Excerpts from a dataset:

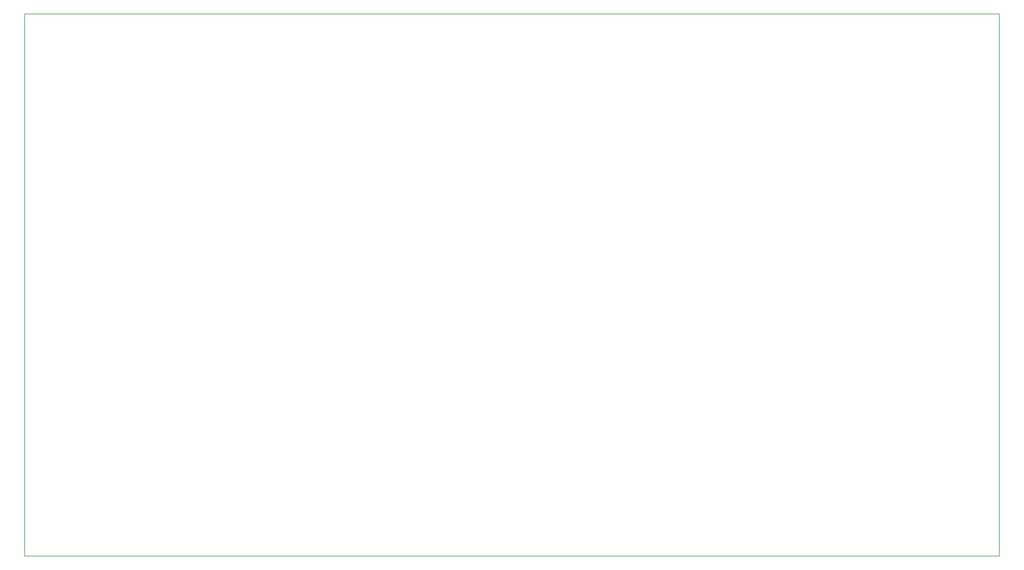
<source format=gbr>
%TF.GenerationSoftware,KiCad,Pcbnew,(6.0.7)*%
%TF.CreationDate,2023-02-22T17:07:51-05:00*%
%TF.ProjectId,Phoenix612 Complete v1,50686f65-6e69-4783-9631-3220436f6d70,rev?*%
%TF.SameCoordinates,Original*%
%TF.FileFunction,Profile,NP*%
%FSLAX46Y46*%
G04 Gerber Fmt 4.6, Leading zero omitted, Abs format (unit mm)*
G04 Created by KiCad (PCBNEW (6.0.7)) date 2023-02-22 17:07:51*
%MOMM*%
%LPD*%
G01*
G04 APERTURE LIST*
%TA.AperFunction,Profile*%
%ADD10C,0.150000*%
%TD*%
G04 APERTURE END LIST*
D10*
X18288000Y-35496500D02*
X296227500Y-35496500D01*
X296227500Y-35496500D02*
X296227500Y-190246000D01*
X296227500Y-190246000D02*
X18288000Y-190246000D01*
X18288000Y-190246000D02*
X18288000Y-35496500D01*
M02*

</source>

**To do**. Among the records, find each line where the word "APERTURE" occurs, and copy it.

**Answer to this task**.
G04 APERTURE LIST*
G04 APERTURE END LIST*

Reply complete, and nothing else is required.